## WHAT YOU ARE ASKED TO DO
For the listing below, output exactly the lines from the line with "Ohio Head of Household Tax Brackets" up to and including the line with "Pollen Forecast", and no other lines.

## DATASET EXCERPTS
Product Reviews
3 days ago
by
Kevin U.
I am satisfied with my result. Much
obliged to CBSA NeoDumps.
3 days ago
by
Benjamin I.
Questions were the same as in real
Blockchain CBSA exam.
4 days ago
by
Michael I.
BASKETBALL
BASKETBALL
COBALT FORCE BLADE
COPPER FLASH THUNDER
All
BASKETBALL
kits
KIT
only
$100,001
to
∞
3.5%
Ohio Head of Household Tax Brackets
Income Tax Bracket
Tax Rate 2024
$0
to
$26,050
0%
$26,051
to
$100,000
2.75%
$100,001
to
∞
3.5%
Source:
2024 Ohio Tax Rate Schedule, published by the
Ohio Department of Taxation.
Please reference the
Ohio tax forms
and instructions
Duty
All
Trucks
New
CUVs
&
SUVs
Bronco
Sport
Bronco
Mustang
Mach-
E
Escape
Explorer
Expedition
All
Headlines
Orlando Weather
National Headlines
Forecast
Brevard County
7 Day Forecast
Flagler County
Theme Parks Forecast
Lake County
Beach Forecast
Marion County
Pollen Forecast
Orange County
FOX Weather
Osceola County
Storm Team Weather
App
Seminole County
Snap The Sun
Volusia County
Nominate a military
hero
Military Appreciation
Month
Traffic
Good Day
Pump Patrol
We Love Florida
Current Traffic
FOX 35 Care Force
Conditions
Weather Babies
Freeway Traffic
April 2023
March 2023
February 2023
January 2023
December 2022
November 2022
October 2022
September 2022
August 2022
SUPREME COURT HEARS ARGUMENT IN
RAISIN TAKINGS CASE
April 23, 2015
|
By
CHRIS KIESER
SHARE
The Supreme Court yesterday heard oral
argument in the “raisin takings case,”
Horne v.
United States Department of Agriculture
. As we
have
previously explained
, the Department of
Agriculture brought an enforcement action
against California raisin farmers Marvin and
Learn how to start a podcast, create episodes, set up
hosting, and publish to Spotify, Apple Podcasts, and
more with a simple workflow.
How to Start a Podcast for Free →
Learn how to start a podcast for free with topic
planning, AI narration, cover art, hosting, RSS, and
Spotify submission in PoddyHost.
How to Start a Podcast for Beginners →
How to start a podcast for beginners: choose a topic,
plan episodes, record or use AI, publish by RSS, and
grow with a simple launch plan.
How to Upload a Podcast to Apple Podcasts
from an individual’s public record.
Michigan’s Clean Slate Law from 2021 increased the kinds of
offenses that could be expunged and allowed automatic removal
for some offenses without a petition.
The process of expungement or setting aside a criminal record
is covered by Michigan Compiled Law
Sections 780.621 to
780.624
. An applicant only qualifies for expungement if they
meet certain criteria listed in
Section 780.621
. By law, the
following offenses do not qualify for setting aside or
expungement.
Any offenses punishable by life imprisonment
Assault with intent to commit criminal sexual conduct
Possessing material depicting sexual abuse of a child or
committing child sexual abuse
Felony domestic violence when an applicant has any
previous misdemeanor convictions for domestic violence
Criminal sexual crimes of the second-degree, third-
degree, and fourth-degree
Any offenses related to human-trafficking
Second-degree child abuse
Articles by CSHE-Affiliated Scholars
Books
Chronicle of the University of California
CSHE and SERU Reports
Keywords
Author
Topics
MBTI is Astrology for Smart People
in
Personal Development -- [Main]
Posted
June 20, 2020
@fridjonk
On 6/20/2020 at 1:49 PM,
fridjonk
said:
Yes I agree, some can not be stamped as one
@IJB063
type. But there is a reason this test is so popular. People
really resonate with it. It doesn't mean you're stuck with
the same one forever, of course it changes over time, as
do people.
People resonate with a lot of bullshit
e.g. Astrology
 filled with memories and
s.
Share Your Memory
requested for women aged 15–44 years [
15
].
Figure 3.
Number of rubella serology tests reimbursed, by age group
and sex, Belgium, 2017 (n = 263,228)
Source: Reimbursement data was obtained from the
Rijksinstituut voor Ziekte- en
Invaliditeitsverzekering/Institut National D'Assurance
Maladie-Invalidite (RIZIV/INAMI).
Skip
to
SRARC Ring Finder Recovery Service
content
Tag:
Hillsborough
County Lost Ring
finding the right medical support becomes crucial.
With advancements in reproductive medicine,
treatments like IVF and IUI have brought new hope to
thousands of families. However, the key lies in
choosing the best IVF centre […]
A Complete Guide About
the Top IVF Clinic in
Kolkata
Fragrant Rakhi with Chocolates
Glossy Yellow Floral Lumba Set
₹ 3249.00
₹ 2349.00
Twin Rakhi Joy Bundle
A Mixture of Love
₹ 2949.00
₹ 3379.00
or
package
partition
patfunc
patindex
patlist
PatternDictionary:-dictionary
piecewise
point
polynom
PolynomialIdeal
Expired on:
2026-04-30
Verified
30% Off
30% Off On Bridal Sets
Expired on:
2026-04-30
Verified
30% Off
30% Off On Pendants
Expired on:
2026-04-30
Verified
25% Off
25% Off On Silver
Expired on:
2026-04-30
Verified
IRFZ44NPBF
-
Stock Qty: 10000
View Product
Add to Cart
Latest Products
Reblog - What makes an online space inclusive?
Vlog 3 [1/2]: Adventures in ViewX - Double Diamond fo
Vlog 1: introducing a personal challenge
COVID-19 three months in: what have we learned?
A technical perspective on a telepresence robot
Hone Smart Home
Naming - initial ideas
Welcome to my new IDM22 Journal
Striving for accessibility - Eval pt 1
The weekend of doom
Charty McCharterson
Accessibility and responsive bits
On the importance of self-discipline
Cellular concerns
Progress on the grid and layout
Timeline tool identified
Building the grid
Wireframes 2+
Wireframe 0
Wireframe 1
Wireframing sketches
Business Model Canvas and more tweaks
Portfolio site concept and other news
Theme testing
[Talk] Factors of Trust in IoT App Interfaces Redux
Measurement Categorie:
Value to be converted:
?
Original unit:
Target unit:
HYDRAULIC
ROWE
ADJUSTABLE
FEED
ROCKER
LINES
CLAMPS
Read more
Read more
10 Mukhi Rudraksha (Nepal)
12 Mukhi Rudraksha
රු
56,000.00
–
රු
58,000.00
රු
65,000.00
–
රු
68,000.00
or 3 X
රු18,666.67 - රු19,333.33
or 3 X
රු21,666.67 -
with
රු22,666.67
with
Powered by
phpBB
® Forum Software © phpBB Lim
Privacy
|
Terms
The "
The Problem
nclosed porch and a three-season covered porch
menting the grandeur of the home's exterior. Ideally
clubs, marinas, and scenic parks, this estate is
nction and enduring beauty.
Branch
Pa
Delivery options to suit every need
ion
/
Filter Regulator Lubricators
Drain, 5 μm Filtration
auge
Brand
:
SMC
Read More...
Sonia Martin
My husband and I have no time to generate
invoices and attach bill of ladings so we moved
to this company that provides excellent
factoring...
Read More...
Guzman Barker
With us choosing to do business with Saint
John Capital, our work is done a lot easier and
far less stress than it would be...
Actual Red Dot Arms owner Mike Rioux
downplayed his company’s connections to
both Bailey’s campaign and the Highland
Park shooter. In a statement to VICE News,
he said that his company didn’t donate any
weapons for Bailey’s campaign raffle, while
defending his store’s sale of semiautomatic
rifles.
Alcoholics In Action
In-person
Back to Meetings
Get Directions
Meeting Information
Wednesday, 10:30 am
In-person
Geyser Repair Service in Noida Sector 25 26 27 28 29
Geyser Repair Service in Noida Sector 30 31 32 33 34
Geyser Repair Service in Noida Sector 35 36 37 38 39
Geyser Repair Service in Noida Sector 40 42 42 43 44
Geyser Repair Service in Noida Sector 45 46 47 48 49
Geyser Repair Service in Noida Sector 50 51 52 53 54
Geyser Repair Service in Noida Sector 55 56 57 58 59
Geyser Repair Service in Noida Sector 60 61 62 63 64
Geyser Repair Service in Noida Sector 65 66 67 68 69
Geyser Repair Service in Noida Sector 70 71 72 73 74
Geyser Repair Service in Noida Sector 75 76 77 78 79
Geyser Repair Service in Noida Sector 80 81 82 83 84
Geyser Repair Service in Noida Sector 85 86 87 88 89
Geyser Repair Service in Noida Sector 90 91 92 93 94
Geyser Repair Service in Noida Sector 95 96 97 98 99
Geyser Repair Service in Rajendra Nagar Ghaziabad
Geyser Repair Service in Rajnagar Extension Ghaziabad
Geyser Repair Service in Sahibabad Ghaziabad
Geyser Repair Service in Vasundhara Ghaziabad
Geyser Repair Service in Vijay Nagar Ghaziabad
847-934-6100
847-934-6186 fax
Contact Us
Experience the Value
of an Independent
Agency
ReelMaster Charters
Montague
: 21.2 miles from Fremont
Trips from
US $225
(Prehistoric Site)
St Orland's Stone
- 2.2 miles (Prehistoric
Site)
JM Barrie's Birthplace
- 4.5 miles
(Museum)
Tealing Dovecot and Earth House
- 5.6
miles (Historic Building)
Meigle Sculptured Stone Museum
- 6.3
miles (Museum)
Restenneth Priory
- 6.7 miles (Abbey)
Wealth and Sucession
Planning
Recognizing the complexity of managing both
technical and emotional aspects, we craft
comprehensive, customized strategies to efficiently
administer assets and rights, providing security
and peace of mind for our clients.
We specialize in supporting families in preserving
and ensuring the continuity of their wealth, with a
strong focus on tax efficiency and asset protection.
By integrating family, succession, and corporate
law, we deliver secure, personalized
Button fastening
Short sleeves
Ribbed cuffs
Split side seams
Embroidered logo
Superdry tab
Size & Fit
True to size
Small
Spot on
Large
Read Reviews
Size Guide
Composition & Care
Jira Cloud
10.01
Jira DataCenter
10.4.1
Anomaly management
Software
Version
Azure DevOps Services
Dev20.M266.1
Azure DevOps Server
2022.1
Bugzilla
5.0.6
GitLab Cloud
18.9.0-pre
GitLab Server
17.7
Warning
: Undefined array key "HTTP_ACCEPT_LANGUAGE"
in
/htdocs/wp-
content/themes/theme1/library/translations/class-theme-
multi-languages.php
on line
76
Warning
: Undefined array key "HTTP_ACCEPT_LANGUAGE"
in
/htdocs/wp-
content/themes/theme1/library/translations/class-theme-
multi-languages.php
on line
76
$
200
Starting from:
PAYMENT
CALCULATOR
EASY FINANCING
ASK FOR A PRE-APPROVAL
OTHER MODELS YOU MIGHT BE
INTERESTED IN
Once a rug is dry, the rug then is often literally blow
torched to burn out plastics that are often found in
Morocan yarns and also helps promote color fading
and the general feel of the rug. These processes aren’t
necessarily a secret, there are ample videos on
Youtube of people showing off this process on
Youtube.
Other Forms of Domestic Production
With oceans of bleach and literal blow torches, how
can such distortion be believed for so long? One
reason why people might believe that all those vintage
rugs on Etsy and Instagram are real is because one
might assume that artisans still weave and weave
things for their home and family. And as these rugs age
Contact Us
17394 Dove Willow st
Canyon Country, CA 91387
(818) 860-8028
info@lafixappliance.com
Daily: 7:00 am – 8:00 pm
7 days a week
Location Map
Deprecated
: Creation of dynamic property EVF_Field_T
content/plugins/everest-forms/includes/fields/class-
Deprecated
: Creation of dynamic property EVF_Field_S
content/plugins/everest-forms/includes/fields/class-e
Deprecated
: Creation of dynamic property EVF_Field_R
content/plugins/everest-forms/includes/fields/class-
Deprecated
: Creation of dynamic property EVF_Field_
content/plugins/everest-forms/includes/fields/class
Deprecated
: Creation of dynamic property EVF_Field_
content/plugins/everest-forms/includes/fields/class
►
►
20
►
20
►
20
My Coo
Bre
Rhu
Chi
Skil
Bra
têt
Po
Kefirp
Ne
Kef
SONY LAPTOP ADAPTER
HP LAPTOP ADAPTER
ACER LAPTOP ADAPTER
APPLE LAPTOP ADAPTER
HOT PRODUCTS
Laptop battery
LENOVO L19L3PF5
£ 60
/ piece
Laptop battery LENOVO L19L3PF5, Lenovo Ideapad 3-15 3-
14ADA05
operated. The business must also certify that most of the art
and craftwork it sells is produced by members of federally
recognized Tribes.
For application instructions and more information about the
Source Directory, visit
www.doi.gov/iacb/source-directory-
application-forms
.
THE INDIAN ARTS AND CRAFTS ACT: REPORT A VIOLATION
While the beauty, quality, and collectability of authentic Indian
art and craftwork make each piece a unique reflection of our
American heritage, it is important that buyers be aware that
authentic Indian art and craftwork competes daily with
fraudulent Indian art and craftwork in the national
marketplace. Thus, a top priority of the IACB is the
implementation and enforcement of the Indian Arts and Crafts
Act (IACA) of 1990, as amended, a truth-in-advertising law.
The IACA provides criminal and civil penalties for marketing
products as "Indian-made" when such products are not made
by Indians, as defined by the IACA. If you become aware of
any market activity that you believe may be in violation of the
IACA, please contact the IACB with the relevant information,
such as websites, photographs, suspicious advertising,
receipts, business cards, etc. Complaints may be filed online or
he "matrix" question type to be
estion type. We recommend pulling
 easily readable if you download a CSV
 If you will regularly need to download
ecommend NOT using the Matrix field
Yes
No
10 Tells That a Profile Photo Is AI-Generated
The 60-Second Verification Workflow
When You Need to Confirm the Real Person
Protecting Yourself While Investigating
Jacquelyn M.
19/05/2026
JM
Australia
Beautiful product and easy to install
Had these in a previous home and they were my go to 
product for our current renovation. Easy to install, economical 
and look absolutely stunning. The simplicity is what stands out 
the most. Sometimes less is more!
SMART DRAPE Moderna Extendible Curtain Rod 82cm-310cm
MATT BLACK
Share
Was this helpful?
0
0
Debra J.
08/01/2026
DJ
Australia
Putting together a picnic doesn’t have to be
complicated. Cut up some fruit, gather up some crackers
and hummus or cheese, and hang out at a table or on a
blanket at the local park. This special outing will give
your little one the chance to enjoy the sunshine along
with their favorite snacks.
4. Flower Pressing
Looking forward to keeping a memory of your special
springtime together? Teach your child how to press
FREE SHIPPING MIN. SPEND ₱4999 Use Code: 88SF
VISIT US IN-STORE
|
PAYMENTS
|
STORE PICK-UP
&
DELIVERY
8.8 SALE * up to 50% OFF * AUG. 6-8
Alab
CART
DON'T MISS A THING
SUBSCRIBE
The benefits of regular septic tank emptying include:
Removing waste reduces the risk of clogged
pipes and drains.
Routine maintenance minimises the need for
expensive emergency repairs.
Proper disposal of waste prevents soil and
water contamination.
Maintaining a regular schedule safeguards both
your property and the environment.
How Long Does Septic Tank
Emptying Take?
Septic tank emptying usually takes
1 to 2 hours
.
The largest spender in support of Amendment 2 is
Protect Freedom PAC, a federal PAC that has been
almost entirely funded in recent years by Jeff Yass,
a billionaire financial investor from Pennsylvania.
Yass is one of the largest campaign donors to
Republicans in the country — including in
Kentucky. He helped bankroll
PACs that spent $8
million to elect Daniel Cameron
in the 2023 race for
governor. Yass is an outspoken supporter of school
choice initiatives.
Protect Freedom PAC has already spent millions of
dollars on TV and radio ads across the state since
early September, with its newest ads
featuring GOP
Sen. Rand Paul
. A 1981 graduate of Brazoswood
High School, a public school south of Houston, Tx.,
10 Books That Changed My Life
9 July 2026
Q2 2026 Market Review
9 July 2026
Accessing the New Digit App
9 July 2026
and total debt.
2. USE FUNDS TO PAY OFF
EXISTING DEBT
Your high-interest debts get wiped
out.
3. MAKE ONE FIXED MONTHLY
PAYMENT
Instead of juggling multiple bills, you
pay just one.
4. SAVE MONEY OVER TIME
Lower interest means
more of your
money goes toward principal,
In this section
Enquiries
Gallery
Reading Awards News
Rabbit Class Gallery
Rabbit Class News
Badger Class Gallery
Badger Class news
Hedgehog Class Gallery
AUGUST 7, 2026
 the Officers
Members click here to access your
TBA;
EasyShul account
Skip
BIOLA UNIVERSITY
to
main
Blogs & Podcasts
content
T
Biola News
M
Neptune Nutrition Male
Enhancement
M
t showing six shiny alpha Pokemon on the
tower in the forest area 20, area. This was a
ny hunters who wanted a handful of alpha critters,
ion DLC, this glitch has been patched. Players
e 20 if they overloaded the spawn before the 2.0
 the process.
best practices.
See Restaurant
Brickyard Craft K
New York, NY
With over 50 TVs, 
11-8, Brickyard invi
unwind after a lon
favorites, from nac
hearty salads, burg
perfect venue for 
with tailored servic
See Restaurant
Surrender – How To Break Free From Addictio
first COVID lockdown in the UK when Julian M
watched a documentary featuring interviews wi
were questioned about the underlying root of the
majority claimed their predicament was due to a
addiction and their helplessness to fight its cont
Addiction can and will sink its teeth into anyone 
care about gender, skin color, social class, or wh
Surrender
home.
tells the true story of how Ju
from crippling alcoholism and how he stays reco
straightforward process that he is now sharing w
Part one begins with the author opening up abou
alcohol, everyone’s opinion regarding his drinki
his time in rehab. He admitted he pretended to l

## EXPECTED ANSWER
Ohio Head of Household Tax Brackets
Income Tax Bracket
Tax Rate 2024
$0
to
$26,050
0%
$26,051
to
$100,000
2.75%
$100,001
to
∞
3.5%
Source:
2024 Ohio Tax Rate Schedule, published by the
Ohio Department of Taxation.
Please reference the
Ohio tax forms
and instructions
Duty
All
Trucks
New
CUVs
&
SUVs
Bronco
Sport
Bronco
Mustang
Mach-
E
Escape
Explorer
Expedition
All
Headlines
Orlando Weather
National Headlines
Forecast
Brevard County
7 Day Forecast
Flagler County
Theme Parks Forecast
Lake County
Beach Forecast
Marion County
Pollen Forecast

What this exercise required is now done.